Last August, Commerce Minister Sonthirat Sonthijirawong started a project called “Thai Select” wherein they will issue a certificate of approval to eligible restaurants. The goal is mainly to enable tourists to be confident that the restaurant they opt for serves good food once they see the certificate.
Thai Select gives three grades — five stars or gold, four stars or red and three stars or orange. The score is based on the quality of the chef, the use of ingredients, the restaurant’s hygiene and atmosphere and, lastly, service quality. Judges include officers from the Ministry of Commerce and those from the National Food Institute as well as directors and owners of cooking schools, celebrated chefs and food columnists.

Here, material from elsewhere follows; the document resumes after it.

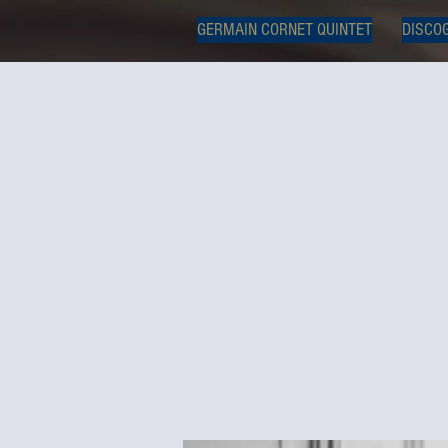
GERMAIN CORNET QUINTET
DISCO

All these approaches are claimed by the government as a way to safeguard the reputation of Thai food. They were well intentioned, of course. But they were lost and outdated.
Thai Select acts similar to a Michelin star inspector or food columnist.

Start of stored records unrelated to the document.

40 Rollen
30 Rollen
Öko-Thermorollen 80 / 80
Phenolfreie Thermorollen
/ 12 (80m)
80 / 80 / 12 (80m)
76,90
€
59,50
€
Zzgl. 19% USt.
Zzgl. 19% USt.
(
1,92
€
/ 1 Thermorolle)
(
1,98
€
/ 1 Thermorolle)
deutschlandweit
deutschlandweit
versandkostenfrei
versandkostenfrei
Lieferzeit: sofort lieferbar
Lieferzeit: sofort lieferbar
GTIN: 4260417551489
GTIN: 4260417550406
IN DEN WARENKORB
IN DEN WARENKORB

The government perhaps forgets that Thai food is globally recognised as a cuisine with diversity. And such diversity is unique. Think gaeng som (Thai sour curry). The dish exists in all regions in Thailand but they use different ingredients and they, therefore, taste differently. This applies also to tom yam goong (spicy soup with shrimp). Every Thai restaurant serves tom yam goong, but the dish from different places also tastes differently.
Tourists look forward to tasting Thai food. Most of them are well prepared ahead of their visit as to where they should head to for best Thai dishes such as Sala Rim Naam at the Mandarin Oriental, Blue Elephant, Nahm and Kalapapruek, and even small details like which dishes they should order and so forth.
A number of tourists believe Thai food is all about fun and challenge. When they eat like a local, perhaps in a tiny restaurant where the cook doesn’t speak English but serves delicious food, they get excited as if they have found something authentic.
The Commerce Minister has his own preference too. But setting up a committee to rate restaurants and award them a Thai Select star is such a waste of time and indeed a waste of budget that can be spent on other aspects. Thai cuisine is still in need of support from the state especially when it comes to local ingredients, herbs and seasonings.
Spices and herbs sold in other countries are usually roasted dry and properly packaged for safety reasons. They pass strict consumer protection protocols. But Thai food cooked with those dried ingredients does not give an authentic taste and cannot satisfy the taste buds.
Such a conundrum has been well recognised by Thai restaurant operators abroad who have been trying to find a solution. There are lots of Asians in America. The Vietnamese and Lao consume lots of fresh vegetables. In California and Florida, a large number of Vietnamese and Lao people settled down there and grow vegetables that they sell to retailers. Thai restaurants therefore have to rely on these retail shops. Yet herbs used specifically for Thai food are still hard to find.
The Ministry of Commerce should help support Thai farmers in the country so that their farming methods are up to safety standards and can pass the strict criteria of the Food and Drug Administration, not just in America but in other countries. This way, they help not just Thai farmers but also operators of Thai eateries abroad.
Besides fresh herbs, l ocally-produced seasonings are also of high quality and waiting to be imported. Now Trader Joe’s — an American chain of grocery stores — manufactures seasonings and sauces for Thai food. They are popular but hardly any Thai sees these products.
In all, the Ministry of Commerce should look into more important matters than awarding Thai Select stars. They have got lost enough.